(Records provided Opens)

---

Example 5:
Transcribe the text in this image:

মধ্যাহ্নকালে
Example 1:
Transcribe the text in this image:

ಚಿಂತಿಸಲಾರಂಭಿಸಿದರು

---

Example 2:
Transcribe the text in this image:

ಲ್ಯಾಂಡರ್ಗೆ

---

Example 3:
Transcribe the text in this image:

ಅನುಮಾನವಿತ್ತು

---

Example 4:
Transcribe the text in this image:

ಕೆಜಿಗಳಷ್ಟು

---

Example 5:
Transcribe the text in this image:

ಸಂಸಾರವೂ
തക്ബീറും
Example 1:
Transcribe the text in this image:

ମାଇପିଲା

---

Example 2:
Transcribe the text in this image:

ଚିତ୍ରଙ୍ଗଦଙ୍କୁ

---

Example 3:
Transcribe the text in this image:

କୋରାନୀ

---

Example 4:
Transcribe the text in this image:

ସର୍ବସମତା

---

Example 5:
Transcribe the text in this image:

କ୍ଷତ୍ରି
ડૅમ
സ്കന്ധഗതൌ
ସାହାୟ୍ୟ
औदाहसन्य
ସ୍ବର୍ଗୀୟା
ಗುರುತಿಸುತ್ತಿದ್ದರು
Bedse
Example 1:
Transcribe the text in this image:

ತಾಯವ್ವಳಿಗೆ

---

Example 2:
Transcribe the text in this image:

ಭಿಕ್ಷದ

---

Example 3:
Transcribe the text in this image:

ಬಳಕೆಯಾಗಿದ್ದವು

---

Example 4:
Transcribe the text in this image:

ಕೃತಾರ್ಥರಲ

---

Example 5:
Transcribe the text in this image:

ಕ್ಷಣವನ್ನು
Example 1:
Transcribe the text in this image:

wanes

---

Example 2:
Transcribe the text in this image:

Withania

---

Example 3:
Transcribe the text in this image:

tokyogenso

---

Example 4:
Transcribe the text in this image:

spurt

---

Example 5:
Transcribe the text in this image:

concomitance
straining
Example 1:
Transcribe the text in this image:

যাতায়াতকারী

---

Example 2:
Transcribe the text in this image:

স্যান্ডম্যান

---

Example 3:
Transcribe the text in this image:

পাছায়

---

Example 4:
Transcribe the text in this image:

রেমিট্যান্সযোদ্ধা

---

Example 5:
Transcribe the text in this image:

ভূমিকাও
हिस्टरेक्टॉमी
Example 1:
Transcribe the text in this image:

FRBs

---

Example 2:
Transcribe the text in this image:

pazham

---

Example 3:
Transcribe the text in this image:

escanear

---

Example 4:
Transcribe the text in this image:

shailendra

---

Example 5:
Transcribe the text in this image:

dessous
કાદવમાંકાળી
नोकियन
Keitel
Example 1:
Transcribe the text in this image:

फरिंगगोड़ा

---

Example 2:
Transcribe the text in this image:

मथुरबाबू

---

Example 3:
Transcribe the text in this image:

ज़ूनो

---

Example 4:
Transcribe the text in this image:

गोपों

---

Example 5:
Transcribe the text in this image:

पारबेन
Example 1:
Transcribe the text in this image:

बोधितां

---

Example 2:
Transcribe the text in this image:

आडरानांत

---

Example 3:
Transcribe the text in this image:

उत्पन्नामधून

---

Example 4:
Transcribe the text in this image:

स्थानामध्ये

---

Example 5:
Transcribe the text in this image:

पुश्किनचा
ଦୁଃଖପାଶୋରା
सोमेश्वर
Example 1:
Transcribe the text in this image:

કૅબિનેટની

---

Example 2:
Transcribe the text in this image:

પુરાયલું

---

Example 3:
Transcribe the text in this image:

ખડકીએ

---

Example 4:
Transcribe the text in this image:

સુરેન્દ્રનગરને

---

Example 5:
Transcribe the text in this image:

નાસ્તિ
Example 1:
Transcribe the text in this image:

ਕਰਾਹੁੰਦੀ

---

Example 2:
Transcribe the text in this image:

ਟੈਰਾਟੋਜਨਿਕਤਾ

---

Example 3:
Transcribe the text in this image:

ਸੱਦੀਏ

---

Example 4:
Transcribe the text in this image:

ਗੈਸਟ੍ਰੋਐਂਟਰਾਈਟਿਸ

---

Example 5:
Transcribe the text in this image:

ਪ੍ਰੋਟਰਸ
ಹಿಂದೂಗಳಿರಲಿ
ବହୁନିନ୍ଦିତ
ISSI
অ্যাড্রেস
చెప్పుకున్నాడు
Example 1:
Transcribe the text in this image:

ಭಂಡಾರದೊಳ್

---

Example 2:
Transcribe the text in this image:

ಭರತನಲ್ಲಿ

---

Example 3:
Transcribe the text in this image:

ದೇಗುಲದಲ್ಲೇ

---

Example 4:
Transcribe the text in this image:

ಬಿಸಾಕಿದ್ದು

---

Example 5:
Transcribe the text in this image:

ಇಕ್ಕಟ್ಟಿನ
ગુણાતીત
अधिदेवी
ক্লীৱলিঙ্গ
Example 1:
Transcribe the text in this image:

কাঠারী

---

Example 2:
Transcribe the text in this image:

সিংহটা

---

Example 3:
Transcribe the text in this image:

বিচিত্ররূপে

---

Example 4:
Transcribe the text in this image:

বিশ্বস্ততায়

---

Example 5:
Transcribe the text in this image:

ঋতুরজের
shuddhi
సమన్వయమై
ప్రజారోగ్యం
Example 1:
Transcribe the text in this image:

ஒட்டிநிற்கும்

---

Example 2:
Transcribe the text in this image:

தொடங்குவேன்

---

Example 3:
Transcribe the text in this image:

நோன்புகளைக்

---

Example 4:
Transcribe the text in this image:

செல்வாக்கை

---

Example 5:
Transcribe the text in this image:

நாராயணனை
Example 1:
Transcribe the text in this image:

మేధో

(Records provided Closes)

What to do => Would you be able to transcribe every line of the data exactly?

Answer =>
---

Example 5:
Transcribe the text in this image:

মধ্যাহ্নকালে
Example 1:
Transcribe the text in this image:

ಚಿಂತಿಸಲಾರಂಭಿಸಿದರು

---

Example 2:
Transcribe the text in this image:

ಲ್ಯಾಂಡರ್ಗೆ

---

Example 3:
Transcribe the text in this image:

ಅನುಮಾನವಿತ್ತು

---

Example 4:
Transcribe the text in this image:

ಕೆಜಿಗಳಷ್ಟು

---

Example 5:
Transcribe the text in this image:

ಸಂಸಾರವೂ
തക്ബീറും
Example 1:
Transcribe the text in this image:

ମାଇପିଲା

---

Example 2:
Transcribe the text in this image:

ଚିତ୍ରଙ୍ଗଦଙ୍କୁ

---

Example 3:
Transcribe the text in this image:

କୋରାନୀ

---

Example 4:
Transcribe the text in this image:

ସର୍ବସମତା

---

Example 5:
Transcribe the text in this image:

କ୍ଷତ୍ରି
ડૅમ
സ്കന്ധഗതൌ
ସାହାୟ୍ୟ
औदाहसन्य
ସ୍ବର୍ଗୀୟା
ಗುರುತಿಸುತ್ತಿದ್ದರು
Bedse
Example 1:
Transcribe the text in this image:

ತಾಯವ್ವಳಿಗೆ

---

Example 2:
Transcribe the text in this image:

ಭಿಕ್ಷದ

---

Example 3:
Transcribe the text in this image:

ಬಳಕೆಯಾಗಿದ್ದವು

---

Example 4:
Transcribe the text in this image:

ಕೃತಾರ್ಥರಲ

---

Example 5:
Transcribe the text in this image:

ಕ್ಷಣವನ್ನು
Example 1:
Transcribe the text in this image:

wanes

---

Example 2:
Transcribe the text in this image:

Withania

---

Example 3:
Transcribe the text in this image:

tokyogenso

---

Example 4:
Transcribe the text in this image:

spurt

---

Example 5:
Transcribe the text in this image:

concomitance
straining
Example 1:
Transcribe the text in this image:

যাতায়াতকারী

---

Example 2:
Transcribe the text in this image:

স্যান্ডম্যান

---

Example 3:
Transcribe the text in this image:

পাছায়

---

Example 4:
Transcribe the text in this image:

রেমিট্যান্সযোদ্ধা

---

Example 5:
Transcribe the text in this image:

ভূমিকাও
हिस्टरेक्टॉमी
Example 1:
Transcribe the text in this image:

FRBs

---

Example 2:
Transcribe the text in this image:

pazham

---

Example 3:
Transcribe the text in this image:

escanear

---

Example 4:
Transcribe the text in this image:

shailendra

---

Example 5:
Transcribe the text in this image:

dessous
કાદવમાંકાળી
नोकियन
Keitel
Example 1:
Transcribe the text in this image:

फरिंगगोड़ा

---

Example 2:
Transcribe the text in this image:

मथुरबाबू

---

Example 3:
Transcribe the text in this image:

ज़ूनो

---

Example 4:
Transcribe the text in this image:

गोपों

---

Example 5:
Transcribe the text in this image:

पारबेन
Example 1:
Transcribe the text in this image:

बोधितां

---

Example 2:
Transcribe the text in this image:

आडरानांत

---

Example 3:
Transcribe the text in this image:

उत्पन्नामधून

---

Example 4:
Transcribe the text in this image:

स्थानामध्ये

---

Example 5:
Transcribe the text in this image:

पुश्किनचा
ଦୁଃଖପାଶୋରା
सोमेश्वर
Example 1:
Transcribe the text in this image:

કૅબિનેટની

---

Example 2:
Transcribe the text in this image:

પુરાયલું

---

Example 3:
Transcribe the text in this image:

ખડકીએ

---

Example 4:
Transcribe the text in this image:

સુરેન્દ્રનગરને

---

Example 5:
Transcribe the text in this image:

નાસ્તિ
Example 1:
Transcribe the text in this image:

ਕਰਾਹੁੰਦੀ

---

Example 2:
Transcribe the text in this image:

ਟੈਰਾਟੋਜਨਿਕਤਾ

---

Example 3:
Transcribe the text in this image:

ਸੱਦੀਏ

---

Example 4:
Transcribe the text in this image:

ਗੈਸਟ੍ਰੋਐਂਟਰਾਈਟਿਸ

---

Example 5:
Transcribe the text in this image:

ਪ੍ਰੋਟਰਸ
ಹಿಂದೂಗಳಿರಲಿ
ବହୁନିନ୍ଦିତ
ISSI
অ্যাড্রেস
చెప్పుకున్నాడు
Example 1:
Transcribe the text in this image:

ಭಂಡಾರದೊಳ್

---

Example 2:
Transcribe the text in this image:

ಭರತನಲ್ಲಿ

---

Example 3:
Transcribe the text in this image:

ದೇಗುಲದಲ್ಲೇ

---

Example 4:
Transcribe the text in this image:

ಬಿಸಾಕಿದ್ದು

---

Example 5:
Transcribe the text in this image:

ಇಕ್ಕಟ್ಟಿನ
ગુણાતીત
अधिदेवी
ক্লীৱলিঙ্গ
Example 1:
Transcribe the text in this image:

কাঠারী

---

Example 2:
Transcribe the text in this image:

সিংহটা

---

Example 3:
Transcribe the text in this image:

বিচিত্ররূপে

---

Example 4:
Transcribe the text in this image:

বিশ্বস্ততায়

---

Example 5:
Transcribe the text in this image:

ঋতুরজের
shuddhi
సమన్వయమై
ప్రజారోగ్యం
Example 1:
Transcribe the text in this image:

ஒட்டிநிற்கும்

---

Example 2:
Transcribe the text in this image:

தொடங்குவேன்

---

Example 3:
Transcribe the text in this image:

நோன்புகளைக்

---

Example 4:
Transcribe the text in this image:

செல்வாக்கை

---

Example 5:
Transcribe the text in this image:

நாராயணனை
Example 1:
Transcribe the text in this image:

మేధో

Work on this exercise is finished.